### [YOUR OBJECTIVE]
Copy out the entries exactly, and wherever a picture appears, leave it out.

### [Images with bounding boxes]
_ _ _ _ _
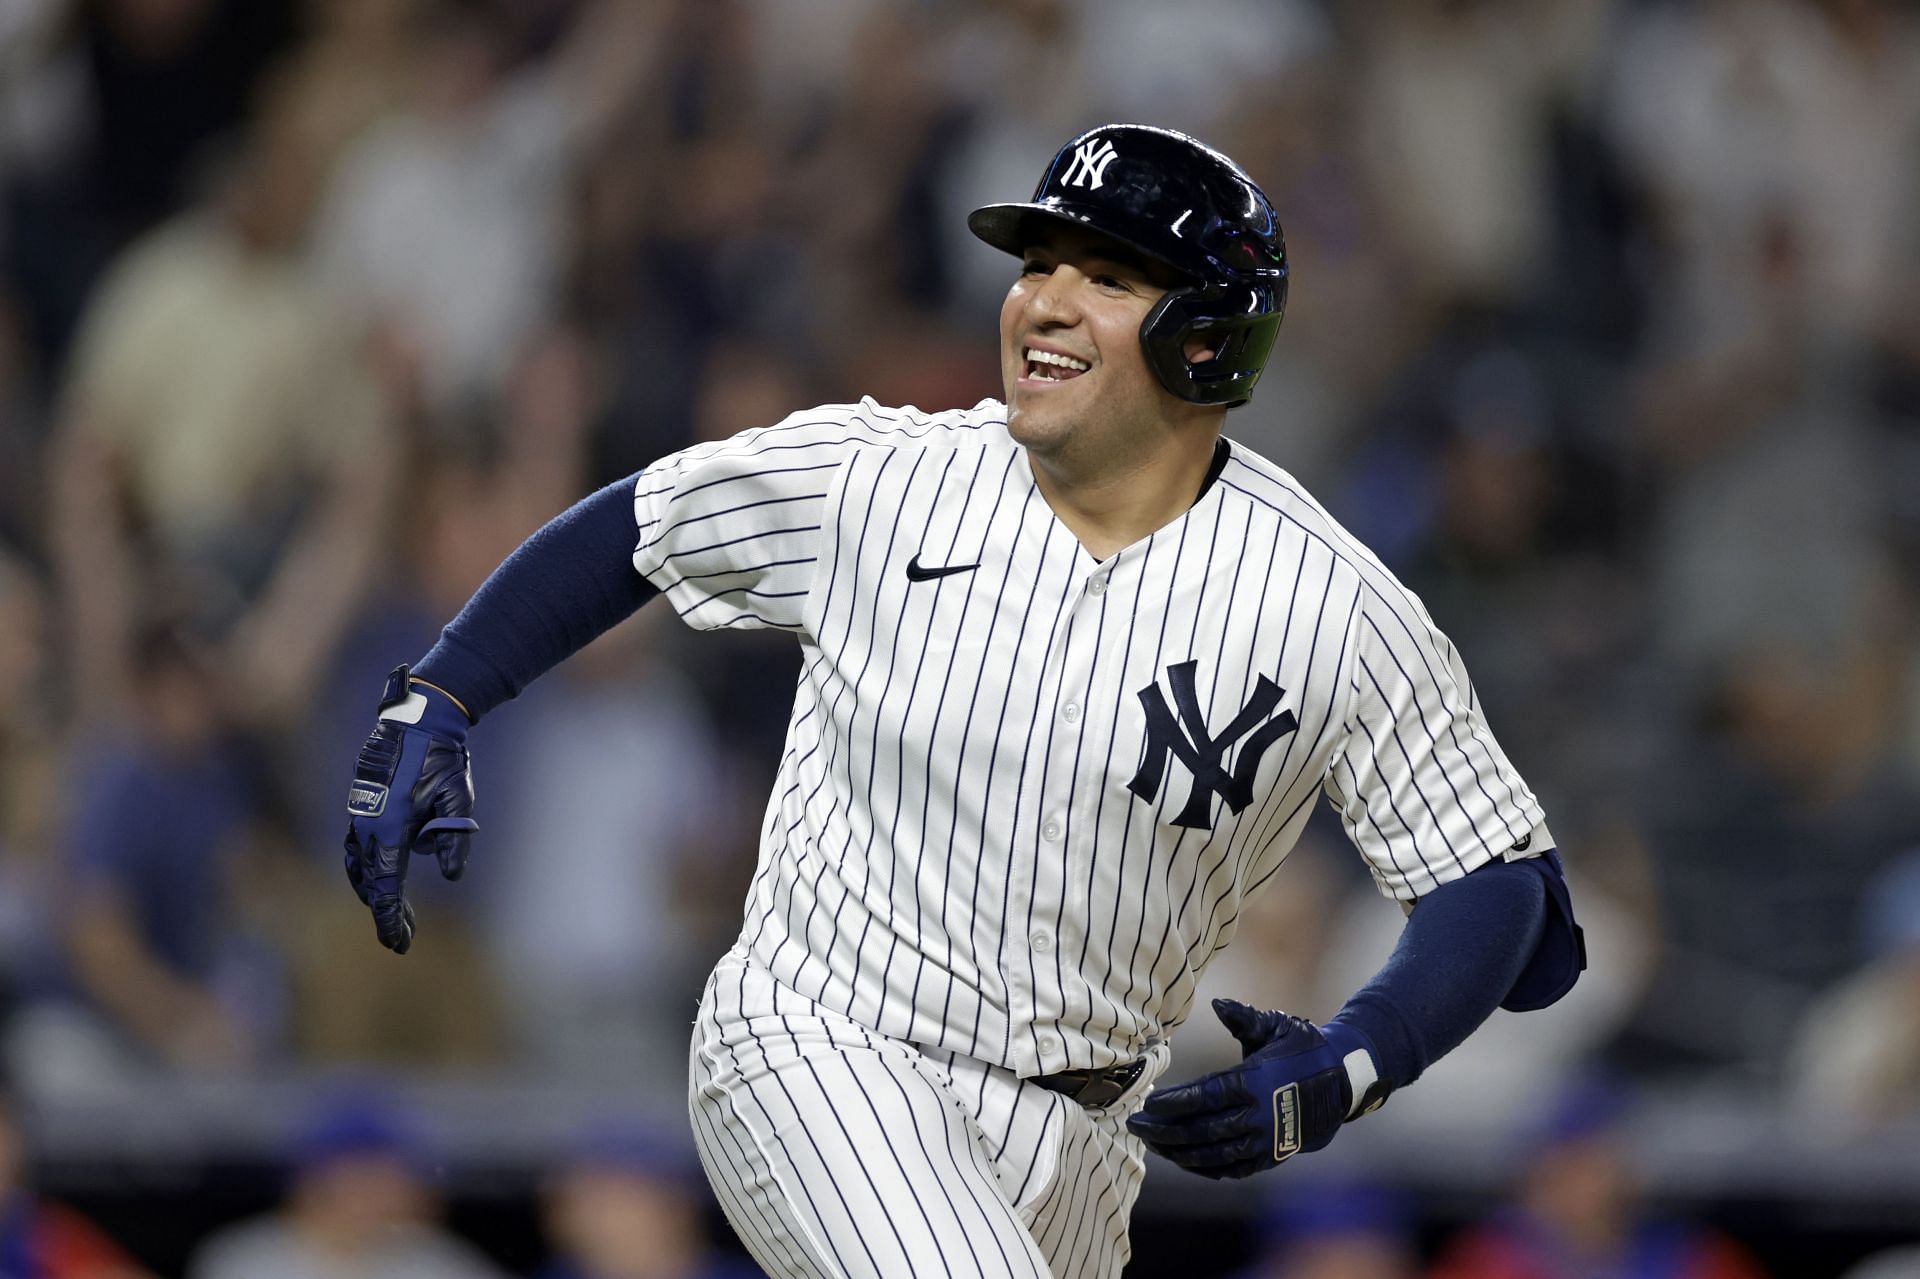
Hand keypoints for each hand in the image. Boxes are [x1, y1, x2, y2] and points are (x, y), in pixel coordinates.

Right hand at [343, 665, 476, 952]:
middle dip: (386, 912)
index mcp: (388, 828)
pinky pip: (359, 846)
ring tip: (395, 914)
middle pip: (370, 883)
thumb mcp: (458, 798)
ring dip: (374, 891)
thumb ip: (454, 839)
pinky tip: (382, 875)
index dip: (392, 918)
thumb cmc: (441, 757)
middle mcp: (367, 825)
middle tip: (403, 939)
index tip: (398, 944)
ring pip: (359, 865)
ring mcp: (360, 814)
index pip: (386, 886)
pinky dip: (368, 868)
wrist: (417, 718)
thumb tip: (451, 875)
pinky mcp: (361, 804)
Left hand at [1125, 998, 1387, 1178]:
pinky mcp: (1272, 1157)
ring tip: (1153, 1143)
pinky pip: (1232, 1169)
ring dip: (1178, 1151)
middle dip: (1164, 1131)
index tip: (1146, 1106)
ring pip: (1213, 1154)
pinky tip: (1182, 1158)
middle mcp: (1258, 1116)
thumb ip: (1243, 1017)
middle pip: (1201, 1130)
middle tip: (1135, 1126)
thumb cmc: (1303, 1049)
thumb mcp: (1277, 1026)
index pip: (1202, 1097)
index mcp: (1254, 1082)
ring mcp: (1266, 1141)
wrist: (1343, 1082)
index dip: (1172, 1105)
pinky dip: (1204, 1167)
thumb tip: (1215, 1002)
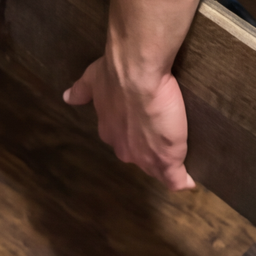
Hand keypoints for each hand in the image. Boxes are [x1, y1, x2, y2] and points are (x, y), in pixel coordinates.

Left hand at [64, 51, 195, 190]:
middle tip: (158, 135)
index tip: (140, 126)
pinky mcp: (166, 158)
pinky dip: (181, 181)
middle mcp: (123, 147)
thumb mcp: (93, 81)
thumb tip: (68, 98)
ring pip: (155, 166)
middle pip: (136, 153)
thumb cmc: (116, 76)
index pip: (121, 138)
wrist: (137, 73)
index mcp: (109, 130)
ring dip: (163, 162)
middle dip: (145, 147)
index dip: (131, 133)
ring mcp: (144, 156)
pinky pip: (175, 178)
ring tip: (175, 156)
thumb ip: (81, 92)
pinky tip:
_ _ _ _ _
### [SOLUTION TO THIS TASK]
Hand keypoints for each hand in the image. Boxes are [x1, y1, x2, y2] and points are (x, y), in pixel coordinates.

Right hand at [343, 665, 476, 952]:
middle dip: (386, 912)
index mcp: (388, 828)
pinky pip: (359, 846)
ring tip: (395, 914)
middle pip: (370, 883)
thumb mcp: (458, 798)
ring dip: (374, 891)
thumb ip: (454, 839)
pinky tip: (382, 875)
index dip: (392, 918)
thumb cmc: (441, 757)
middle mcp: (367, 825)
middle tip: (403, 939)
index tip: (398, 944)
ring pip: (359, 865)
ring mcp: (360, 814)
index pip: (386, 886)
pinky dip: (368, 868)
wrist: (417, 718)
thumb tip: (451, 875)
pinky mcp: (361, 804)
Left hand at [1125, 998, 1387, 1178]:
pinky mcp: (1272, 1157)
ring tip: (1153, 1143)
pinky pip: (1232, 1169)
ring dip: (1178, 1151)
middle dip: (1164, 1131)
index tip: (1146, 1106)
ring pip: (1213, 1154)
pinky tip: (1182, 1158)
middle mcp: (1258, 1116)
thumb ip: (1243, 1017)
middle pip: (1201, 1130)
middle tip: (1135, 1126)
thumb cmc: (1303, 1049)
thumb mcp: (1277, 1026)
index pip: (1202, 1097)
index mcp: (1254, 1082)
ring mcp: (1266, 1141)
wrist: (1343, 1082)
index dip: (1172, 1105)
pinky dip: (1204, 1167)
thumb tip: (1215, 1002)
Hand keypoints for each hand in the image. Boxes are [x1, y1, x2, y2] and points are (x, y), in pixel coordinates.

Left hand at [64, 51, 195, 190]:
middle tip: (158, 135)
index tip: (140, 126)
pinky mcp: (166, 158)
pinky dip: (181, 181)
middle mcp: (123, 147)
thumb mcp: (93, 81)
thumb tip: (68, 98)
ring pip: (155, 166)
middle pip: (136, 153)
thumb cmc: (116, 76)
index pip: (121, 138)
wrist: (137, 73)
index mcp: (109, 130)
ring dip: (163, 162)
middle dip: (145, 147)
index dip: (131, 133)
ring mcp: (144, 156)
pinky pip: (175, 178)
ring tip: (175, 156)
thumb ip: (81, 92)
pinky tip:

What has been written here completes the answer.